老頭 發表於 2008-2-2 13:30:59

天啊!微軟拋出 446 億美金天價請求併購 Yahoo!

來源 Mr./Ms. Days (MMDays) - 網路, 資訊, 觀察, 生活


這個謠言已經由來已久,市場一直有傳出微軟有意收購業績不振的 Yahoo!,聯合起來對付最大的敵人 Google,現在這個謠言終於被證實了,微軟提出 446 億美金的天價,希望併購 Yahoo!,等於每股以 31 塊美金收購,這比起 Yahoo! 這幾天的股價足足高出了 62%!


也因此 Yahoo! 的股票也在消息傳出之後,瞬間暴漲了 50% ! Yahoo! 方面也說會認真考慮這項併購的提案,所有人都睜大眼睛在看 Yahoo! 是否會接受讓公司被微軟併購。

此次併購的目的無非就是為了讓兩家公司聯合起來,搶攻日益茁壯、但卻被 Google 幾乎壟斷的線上廣告和搜尋市場。至於兩家公司加起來能不能發揮綜效,版回一成?亦或是被繁重的整合工作又更加拖累?錯失更多對抗 Google 的機會?我只能說,故事的發展真是令人期待!讓我們耐心等待 Yahoo! 的決定吧。

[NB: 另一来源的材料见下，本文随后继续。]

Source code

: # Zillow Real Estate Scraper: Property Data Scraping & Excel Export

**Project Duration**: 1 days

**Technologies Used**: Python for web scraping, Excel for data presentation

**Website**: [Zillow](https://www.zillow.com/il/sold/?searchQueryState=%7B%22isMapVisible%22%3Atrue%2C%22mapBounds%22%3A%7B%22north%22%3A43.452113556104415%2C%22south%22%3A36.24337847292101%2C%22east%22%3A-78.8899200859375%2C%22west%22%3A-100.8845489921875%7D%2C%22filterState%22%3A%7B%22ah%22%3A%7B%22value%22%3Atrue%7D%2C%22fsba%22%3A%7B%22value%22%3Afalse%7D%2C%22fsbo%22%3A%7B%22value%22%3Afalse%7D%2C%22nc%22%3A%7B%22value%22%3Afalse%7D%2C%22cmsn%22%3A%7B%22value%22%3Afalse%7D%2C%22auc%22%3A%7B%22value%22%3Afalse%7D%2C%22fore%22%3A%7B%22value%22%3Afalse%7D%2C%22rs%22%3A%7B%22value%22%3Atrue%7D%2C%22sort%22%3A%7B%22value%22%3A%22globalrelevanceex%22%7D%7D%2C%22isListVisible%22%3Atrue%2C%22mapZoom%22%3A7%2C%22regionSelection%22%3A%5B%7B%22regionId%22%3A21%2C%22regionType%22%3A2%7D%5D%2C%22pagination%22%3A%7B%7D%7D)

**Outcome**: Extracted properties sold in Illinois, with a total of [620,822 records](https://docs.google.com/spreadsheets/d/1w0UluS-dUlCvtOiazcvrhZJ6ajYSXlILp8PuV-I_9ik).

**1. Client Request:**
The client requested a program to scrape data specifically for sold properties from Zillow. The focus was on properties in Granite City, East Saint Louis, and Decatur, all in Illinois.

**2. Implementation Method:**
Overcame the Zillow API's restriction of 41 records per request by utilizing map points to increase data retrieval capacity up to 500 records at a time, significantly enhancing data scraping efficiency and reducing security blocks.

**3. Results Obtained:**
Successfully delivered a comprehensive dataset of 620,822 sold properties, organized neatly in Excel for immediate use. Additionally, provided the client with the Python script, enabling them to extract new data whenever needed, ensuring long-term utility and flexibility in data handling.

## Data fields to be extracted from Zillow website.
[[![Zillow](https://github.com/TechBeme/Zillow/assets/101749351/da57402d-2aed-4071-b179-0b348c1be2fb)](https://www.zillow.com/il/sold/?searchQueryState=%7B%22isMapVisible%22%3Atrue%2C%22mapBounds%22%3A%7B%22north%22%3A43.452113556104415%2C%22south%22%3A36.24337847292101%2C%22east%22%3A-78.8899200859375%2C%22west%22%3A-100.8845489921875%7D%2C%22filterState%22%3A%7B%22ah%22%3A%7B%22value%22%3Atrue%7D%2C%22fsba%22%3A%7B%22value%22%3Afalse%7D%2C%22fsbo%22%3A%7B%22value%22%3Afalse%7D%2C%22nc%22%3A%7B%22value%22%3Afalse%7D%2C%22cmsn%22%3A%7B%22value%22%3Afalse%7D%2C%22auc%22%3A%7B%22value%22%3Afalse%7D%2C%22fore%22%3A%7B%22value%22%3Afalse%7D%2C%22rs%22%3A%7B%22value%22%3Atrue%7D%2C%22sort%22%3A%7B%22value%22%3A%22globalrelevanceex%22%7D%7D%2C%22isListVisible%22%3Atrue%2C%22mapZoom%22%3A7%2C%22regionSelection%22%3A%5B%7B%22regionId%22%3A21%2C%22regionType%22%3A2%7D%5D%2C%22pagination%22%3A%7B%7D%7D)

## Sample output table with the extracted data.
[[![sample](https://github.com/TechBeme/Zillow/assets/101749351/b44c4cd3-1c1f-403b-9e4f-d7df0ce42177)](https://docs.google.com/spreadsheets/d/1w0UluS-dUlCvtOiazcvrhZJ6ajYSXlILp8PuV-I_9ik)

以下是微軟執行長 Steve Ballmer 給 Yahoo! 的公開信:(from TechCrunch)


January 31, 2008

Board of Directors
Yahoo! Inc.
701 First Avenue
Sunnyvale, CA 94089
Attention: Roy Bostock, Chairman
Attention: Jerry Yang, Chief Executive Officer

Dear Members of the Board:

I am writing on behalf of the Board of Directors of Microsoft to make a proposal for a business combination of Microsoft and Yahoo!. Under our proposal, Microsoft would acquire all of the outstanding shares of Yahoo! common stock for per share consideration of $31 based on Microsoft’s closing share price on January 31, 2008, payable in the form of $31 in cash or 0.9509 of a share of Microsoft common stock. Microsoft would provide each Yahoo! shareholder with the ability to choose whether to receive the consideration in cash or Microsoft common stock, subject to pro-ration so that in the aggregate one-half of the Yahoo! common shares will be exchanged for shares of Microsoft common stock and one-half of the Yahoo! common shares will be converted into the right to receive cash. Our proposal is not subject to any financing condition.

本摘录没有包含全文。